In the current world financial maelstrom, that makes him eminently qualified to write a horror-thriller of his own, and he has indeed done so. Losing Control: The Emerging Threats to Western Prosperity is not a tale for the faint-hearted, especially if you are from the West, a member of the baby-boomer generation born in the 1950s and 1960s and heavily borrowed. In Mr King's analysis, that is increasingly the profile of western consumers, and it is a cause for real concern. (This is the horror element of his book.)

He explained his central thesis to an audience consisting almost exclusively of that kind of person: male, baby-boomer westerners involved in the financial services industries, and you could almost sense a chill going through the room. (That was the thriller part, I guess.) "Western governments and central banks are no longer in control of the global economic process," he explained. "It has been taken over by economic and historical forces far too big for them to control, and it is going to be a painful period as it develops."

Mr King believes, along with an increasing number of economic intellectuals like Niall Ferguson and John Darwin, that we are living through the end of maybe 500 years of western ascendancy and that global economic power is passing to the east, especially to India and China.

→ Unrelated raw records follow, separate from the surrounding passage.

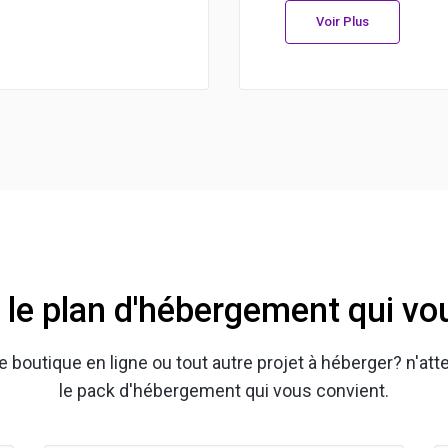
Voir Plus
 le plan d'hébergement qui vo
 boutique en ligne ou tout autre projet à héberger? n'at
le pack d'hébergement qui vous convient.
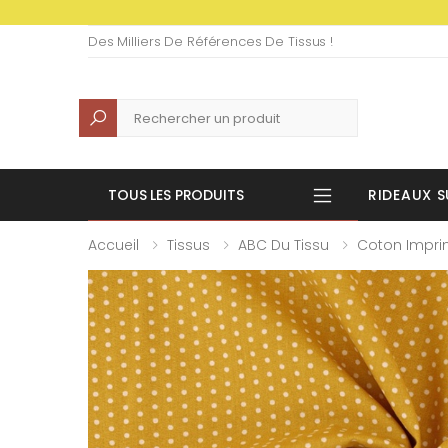
Des Milliers De Références De Tissus !
Recherche
TOUS LES PRODUITS
RIDEAUX S
Accueil
Tissus
ABC Du Tissu
Coton Impr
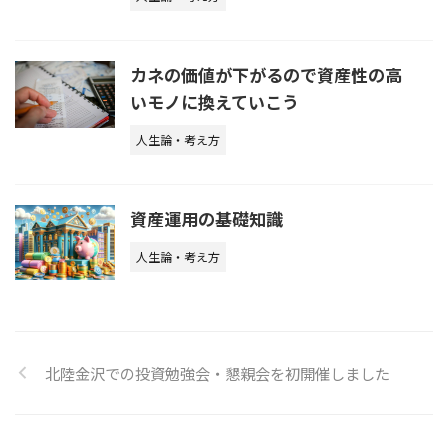
カネの価値が下がるので資産性の高
いモノに換えていこう
人生論・考え方
資産運用の基礎知識
人生論・考え方
北陸金沢での投資勉強会・懇親会を初開催しました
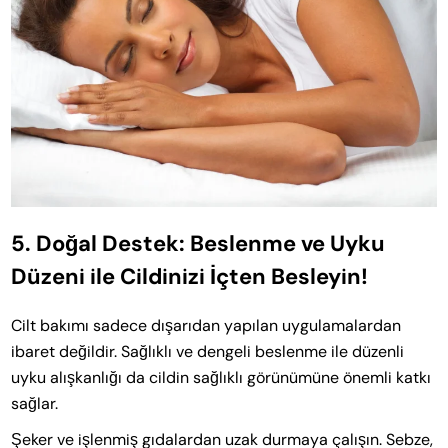
5. Doğal Destek: Beslenme ve Uyku
Düzeni ile Cildinizi İçten Besleyin!
Cilt bakımı sadece dışarıdan yapılan uygulamalardan
ibaret değildir. Sağlıklı ve dengeli beslenme ile düzenli
uyku alışkanlığı da cildin sağlıklı görünümüne önemli katkı
sağlar.
Şeker ve işlenmiş gıdalardan uzak durmaya çalışın. Sebze,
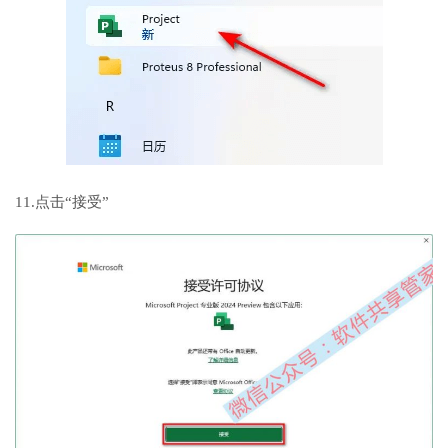
11.点击“接受”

The reasons are complicated. When I was at school, we were taught that it was European mastery of technology, especially military and maritime technology, married to something called the "Protestant work ethic" - a problem for a young Roman Catholic boy to get his head round - that enabled Britain to rule the waves and forge the civilising force that was the empire. Domination of the world's seaways, and some smart financial thinking, allowed Britain to build an empire on which the sun never set.

Not so, says Mr King. Europeans had a temporary advantage in maritime power mainly because China in the Ming era suddenly turned its back on the oceans, destroying the greatest merchant fleet the world had ever seen. The Europeans leapt at the opportunity, and established a trading network that gave them access to cheap labour, commodities and huge capital returns. Even when European western domination ended in 1945, the Americans took over through military and financial power, and kept the system going until ? well, until now actually.

The western obsession with inflation helped destabilise the status quo. As European and American economies continued to suck in cheap goods and labour from the east, they simultaneously kept their own interest rates low, leading to the explosion of borrowing and "bubble" real estate prices, which have now collapsed. It was the East that funded that false boom, and which is now holding all the West's IOUs, mainly in the form of dollars and Treasury bills in the exchequers of China, India and Japan. When Beijing decides to sell the ever-cheapening western debt it holds, then we are in real trouble.

There is little the West can do about it. Maybe tinker with some currency rates there, perhaps erect some trade barriers here. But, Mr King concludes, the West will really just have to "grow old gracefully". It's a compelling line of thought, with serious implications for the Middle East. Mr King says this region will continue to benefit from a steadily rising oil price and remain an area into which capital is "redistributed". But there are historic and political forces at odds with the eastward-looking economics.

The region has been an ally of the West for many years, as a legacy of European colonialism and American commercial domination. The countervailing "tilt" eastward will create strains and tensions for the Middle East's leaders to resolve, all in a much more uncertain world. As I left the Capital Club mulling over Mr King's stimulating but worrying message, I found myself inwardly posing the options again: Dubai, Mumbai or Shanghai?